Prayer for Unity Among All Disciples (John 17:20-26)

            Jesus extends the application of his prayer beyond just his immediate disciples to include all who will follow their teachings.

            Foremost, these followers also need to be united (Romans 12:5). A unity which can only be reached within God. The unity between the Father and the Son is set forth as an example of what Jesus desires of his followers. Sadly, those in denominations feel that a mere claim of following Jesus is sufficient to reach the unity that Jesus wanted, and it doesn’t even come close (I Corinthians 1:10). The unity that Jesus desires is one where all disciples are included in the unity between Jesus and the Father so that all three groups become one. In becoming one with God they will share in God’s glory (John 1:12; Romans 8:29; Ephesians 2:19; I John 3:1). And that unity will show to the world that Jesus was from God and that God’s love is extended to them.

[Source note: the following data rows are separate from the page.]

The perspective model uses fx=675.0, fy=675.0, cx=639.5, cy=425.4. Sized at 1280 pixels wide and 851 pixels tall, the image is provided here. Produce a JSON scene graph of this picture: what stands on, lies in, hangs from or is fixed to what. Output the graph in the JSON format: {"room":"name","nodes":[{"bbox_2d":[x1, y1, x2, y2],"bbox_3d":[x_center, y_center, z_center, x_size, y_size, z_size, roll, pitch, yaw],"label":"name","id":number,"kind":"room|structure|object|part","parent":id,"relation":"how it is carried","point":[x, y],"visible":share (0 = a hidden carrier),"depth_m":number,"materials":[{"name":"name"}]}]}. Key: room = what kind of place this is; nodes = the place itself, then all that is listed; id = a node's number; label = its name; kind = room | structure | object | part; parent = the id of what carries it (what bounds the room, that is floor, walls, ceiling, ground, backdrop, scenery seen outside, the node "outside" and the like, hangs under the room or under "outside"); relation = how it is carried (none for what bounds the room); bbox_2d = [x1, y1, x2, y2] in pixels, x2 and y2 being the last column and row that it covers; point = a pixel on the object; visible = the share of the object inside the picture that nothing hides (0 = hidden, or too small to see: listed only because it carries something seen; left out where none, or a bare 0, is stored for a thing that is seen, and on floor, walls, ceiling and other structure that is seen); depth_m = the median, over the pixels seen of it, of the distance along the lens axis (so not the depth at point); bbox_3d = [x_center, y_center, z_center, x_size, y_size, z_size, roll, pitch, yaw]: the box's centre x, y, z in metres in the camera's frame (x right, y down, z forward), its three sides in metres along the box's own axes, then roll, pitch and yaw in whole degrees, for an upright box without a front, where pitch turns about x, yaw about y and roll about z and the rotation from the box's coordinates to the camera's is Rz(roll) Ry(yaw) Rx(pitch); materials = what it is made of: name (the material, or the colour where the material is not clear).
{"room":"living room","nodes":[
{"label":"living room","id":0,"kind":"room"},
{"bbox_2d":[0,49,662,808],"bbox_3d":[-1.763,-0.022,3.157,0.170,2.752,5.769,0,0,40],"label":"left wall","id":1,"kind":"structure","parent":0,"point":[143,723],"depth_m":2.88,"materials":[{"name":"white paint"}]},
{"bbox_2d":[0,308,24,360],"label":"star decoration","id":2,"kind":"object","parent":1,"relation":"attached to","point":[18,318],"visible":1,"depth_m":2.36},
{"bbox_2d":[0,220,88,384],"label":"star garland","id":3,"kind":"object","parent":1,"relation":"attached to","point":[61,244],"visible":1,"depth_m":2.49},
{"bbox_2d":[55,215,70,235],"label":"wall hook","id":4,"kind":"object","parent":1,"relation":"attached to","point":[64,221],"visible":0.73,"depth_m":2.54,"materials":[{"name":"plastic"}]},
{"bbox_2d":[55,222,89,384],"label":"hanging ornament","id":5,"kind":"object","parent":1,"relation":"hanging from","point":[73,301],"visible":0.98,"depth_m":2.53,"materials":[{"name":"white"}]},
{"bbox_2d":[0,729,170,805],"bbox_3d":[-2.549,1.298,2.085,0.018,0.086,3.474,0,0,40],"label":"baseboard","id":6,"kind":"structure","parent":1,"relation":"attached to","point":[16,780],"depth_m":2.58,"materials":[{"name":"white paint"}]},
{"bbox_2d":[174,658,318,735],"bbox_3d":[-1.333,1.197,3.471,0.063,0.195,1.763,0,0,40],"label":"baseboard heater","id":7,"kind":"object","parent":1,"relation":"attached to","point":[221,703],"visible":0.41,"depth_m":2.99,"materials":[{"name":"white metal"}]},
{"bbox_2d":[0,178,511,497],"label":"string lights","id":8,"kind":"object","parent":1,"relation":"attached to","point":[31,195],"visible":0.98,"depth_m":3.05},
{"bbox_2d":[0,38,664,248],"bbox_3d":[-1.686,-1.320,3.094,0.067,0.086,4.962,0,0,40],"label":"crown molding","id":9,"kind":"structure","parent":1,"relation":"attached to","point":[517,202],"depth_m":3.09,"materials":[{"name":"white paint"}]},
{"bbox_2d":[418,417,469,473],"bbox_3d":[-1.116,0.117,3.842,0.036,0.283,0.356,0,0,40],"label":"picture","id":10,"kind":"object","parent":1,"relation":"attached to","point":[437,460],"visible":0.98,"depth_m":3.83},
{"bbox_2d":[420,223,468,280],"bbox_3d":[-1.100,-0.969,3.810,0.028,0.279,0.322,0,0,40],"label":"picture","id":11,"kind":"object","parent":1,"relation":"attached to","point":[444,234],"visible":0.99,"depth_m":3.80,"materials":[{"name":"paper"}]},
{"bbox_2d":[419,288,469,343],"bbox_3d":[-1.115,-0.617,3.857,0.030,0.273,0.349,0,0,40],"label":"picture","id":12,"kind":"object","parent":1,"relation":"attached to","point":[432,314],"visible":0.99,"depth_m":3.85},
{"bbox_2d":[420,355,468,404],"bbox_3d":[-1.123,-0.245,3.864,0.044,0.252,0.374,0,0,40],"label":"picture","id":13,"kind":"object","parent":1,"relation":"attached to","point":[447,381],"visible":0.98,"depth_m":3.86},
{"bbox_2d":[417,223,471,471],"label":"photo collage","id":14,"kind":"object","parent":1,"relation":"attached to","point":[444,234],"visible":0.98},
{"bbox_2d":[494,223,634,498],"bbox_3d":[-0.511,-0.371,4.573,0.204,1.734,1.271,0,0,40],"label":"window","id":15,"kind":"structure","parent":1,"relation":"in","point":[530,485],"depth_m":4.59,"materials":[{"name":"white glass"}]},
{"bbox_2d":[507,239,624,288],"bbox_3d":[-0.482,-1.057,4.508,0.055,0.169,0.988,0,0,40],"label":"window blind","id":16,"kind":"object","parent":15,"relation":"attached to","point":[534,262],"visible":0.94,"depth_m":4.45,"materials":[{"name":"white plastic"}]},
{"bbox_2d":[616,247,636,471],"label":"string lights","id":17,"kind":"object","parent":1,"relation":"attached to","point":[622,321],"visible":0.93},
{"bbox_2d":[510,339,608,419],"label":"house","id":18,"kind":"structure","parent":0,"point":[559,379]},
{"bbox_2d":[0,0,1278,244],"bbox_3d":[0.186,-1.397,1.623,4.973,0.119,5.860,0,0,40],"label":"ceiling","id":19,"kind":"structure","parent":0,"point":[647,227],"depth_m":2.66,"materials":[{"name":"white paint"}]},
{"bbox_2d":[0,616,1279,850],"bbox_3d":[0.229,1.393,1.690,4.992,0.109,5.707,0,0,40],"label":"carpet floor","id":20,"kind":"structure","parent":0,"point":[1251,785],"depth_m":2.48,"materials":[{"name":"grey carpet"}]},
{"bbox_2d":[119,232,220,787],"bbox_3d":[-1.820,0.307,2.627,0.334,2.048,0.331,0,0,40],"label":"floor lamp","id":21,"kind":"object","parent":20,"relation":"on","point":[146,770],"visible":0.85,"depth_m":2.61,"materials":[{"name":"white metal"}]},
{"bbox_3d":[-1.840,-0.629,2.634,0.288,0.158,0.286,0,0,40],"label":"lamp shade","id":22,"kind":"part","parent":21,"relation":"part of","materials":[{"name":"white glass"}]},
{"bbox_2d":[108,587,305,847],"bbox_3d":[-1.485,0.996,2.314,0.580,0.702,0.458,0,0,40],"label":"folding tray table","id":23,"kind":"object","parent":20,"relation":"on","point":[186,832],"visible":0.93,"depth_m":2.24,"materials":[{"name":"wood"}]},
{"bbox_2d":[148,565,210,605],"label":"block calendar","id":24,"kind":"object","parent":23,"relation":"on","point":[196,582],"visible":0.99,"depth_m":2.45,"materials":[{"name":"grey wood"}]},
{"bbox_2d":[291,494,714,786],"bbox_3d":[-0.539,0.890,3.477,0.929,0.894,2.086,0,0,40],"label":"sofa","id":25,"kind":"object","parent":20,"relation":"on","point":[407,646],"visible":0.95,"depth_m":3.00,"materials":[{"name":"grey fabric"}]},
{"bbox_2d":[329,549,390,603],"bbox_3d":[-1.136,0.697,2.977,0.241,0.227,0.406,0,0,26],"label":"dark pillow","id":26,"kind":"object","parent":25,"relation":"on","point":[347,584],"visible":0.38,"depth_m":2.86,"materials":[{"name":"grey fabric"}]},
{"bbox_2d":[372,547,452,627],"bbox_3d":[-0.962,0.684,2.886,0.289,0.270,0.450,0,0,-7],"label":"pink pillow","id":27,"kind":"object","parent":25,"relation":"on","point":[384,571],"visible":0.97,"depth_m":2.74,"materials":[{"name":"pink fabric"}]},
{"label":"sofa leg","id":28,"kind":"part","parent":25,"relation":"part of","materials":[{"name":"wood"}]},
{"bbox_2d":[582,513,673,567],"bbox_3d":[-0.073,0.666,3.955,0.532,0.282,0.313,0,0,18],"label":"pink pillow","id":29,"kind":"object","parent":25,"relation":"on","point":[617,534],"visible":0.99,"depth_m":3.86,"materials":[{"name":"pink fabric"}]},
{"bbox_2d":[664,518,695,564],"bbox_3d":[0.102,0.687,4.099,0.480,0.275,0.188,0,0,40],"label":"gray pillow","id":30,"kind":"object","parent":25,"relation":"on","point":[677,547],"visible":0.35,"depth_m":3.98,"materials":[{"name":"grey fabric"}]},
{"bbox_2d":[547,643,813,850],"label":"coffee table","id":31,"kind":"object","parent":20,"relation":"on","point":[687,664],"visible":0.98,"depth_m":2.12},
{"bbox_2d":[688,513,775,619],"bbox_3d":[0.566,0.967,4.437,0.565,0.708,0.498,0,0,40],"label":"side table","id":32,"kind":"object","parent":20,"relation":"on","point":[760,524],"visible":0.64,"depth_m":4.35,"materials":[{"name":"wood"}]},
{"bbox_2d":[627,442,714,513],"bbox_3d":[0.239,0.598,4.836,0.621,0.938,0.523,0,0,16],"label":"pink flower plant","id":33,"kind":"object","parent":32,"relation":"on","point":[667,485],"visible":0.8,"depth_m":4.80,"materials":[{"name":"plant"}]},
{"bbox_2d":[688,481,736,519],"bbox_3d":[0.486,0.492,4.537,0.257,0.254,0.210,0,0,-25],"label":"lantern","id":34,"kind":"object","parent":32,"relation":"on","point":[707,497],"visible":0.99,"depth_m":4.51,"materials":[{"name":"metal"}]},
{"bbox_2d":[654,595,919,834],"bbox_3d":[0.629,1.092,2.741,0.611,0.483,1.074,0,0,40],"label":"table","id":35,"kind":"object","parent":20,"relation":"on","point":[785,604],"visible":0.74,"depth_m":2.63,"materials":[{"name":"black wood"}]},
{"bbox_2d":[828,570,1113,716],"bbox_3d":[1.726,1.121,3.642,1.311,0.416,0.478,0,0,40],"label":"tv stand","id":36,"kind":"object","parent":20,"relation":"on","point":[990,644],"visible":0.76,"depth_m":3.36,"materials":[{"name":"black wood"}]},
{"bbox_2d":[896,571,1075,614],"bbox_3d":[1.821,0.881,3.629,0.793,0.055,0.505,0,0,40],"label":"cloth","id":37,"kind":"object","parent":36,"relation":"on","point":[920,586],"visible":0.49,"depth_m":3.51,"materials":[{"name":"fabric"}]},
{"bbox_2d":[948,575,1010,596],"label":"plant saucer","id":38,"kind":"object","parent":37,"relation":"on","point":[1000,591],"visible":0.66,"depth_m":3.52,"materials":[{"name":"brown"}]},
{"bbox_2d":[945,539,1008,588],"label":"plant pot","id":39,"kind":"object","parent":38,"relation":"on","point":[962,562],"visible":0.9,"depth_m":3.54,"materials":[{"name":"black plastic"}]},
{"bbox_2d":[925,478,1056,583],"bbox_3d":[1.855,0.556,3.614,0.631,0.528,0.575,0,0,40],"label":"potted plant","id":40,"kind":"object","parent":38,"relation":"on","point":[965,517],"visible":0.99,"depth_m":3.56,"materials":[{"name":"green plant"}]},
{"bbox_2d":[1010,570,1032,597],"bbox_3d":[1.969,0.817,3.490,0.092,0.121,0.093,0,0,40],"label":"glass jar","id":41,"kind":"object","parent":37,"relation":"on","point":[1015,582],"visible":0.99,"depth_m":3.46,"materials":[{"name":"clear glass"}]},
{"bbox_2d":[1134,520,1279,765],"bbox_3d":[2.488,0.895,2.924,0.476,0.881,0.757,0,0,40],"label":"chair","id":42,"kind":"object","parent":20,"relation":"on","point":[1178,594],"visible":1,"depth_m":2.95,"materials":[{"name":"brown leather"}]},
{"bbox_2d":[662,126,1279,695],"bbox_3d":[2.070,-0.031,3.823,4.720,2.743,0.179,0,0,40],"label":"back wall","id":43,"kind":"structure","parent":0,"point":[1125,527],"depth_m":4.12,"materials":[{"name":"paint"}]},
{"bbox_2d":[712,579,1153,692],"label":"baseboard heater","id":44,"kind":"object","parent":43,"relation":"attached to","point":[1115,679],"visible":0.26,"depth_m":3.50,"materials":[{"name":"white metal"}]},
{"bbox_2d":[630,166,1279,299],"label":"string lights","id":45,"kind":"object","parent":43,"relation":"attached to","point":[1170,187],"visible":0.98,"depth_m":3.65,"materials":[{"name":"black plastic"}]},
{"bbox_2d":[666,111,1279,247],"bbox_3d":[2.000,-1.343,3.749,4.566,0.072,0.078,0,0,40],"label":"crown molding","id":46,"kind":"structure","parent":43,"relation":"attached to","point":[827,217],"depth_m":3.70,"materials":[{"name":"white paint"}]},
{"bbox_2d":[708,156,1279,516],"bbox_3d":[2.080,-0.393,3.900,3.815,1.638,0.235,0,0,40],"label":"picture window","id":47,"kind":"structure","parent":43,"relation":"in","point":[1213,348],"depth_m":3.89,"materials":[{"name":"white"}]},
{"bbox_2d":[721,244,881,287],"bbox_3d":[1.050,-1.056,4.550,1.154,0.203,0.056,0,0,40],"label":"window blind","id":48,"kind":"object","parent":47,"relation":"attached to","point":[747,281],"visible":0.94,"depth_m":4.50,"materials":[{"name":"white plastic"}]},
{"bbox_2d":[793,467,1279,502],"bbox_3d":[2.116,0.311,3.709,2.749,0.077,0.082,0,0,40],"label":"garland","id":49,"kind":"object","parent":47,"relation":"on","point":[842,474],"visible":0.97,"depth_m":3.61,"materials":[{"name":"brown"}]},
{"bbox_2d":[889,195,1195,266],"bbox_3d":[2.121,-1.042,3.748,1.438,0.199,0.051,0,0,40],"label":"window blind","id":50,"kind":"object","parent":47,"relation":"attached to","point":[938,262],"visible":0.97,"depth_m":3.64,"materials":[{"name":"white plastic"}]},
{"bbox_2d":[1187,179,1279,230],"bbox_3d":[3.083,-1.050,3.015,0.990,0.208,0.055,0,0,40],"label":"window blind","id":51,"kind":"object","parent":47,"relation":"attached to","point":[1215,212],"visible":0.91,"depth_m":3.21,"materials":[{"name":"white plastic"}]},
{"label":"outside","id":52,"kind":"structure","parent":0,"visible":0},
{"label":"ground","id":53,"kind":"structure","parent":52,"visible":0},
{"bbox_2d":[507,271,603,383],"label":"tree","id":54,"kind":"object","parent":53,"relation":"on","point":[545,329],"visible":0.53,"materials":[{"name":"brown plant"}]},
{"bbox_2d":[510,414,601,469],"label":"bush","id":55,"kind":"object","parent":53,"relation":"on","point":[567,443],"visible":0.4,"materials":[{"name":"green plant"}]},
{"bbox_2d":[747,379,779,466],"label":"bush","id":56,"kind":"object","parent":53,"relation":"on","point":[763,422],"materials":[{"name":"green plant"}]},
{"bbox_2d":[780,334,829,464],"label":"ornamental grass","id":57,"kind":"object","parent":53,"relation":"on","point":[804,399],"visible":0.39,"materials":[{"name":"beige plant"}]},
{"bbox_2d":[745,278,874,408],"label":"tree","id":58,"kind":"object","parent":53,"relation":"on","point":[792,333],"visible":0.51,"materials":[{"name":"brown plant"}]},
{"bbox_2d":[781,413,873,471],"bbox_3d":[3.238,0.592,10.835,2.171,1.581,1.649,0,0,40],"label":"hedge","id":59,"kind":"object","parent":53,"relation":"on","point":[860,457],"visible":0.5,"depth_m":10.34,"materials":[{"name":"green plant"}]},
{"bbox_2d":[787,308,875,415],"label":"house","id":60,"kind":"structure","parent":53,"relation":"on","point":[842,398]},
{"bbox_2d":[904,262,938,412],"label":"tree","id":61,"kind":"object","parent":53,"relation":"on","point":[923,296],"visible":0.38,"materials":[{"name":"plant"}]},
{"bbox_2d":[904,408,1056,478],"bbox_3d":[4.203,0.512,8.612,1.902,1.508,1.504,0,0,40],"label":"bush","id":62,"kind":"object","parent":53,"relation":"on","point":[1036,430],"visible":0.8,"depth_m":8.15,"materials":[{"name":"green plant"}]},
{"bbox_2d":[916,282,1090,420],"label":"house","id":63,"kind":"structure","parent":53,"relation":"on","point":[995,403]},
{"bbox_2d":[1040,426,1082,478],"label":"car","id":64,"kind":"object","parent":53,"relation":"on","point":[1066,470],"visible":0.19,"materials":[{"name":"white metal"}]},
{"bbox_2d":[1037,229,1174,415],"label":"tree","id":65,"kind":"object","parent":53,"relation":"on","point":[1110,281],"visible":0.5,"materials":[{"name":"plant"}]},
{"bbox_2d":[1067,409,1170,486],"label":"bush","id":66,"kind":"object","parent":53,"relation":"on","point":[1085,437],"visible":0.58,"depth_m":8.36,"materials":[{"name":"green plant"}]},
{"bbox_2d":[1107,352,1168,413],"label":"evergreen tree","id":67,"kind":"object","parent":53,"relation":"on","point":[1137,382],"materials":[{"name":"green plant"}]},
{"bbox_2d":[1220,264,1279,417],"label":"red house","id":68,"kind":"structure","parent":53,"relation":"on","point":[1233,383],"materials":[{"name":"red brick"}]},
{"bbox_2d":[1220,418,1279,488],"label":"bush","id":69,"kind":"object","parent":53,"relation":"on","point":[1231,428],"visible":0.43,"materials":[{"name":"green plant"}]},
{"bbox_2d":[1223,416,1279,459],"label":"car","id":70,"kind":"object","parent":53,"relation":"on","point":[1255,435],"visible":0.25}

            Jesus’s second desire is that the believers may join him in heaven to see his glory (I Thessalonians 4:17; I John 3:2). They will see for themselves the love of the Father for His Son that has existed before the world was created – yet another hint that Jesus was not a created being but a part of the Godhead.

            The world does not know God (I Corinthians 1:21; 2:6-10; II Corinthians 4:4; II Thessalonians 1:8), but Jesus has always known Him (John 10:15). Now, the followers of Jesus also know and know that the Father has sent the Son into the world (Hebrews 8:11; I John 5:19-20).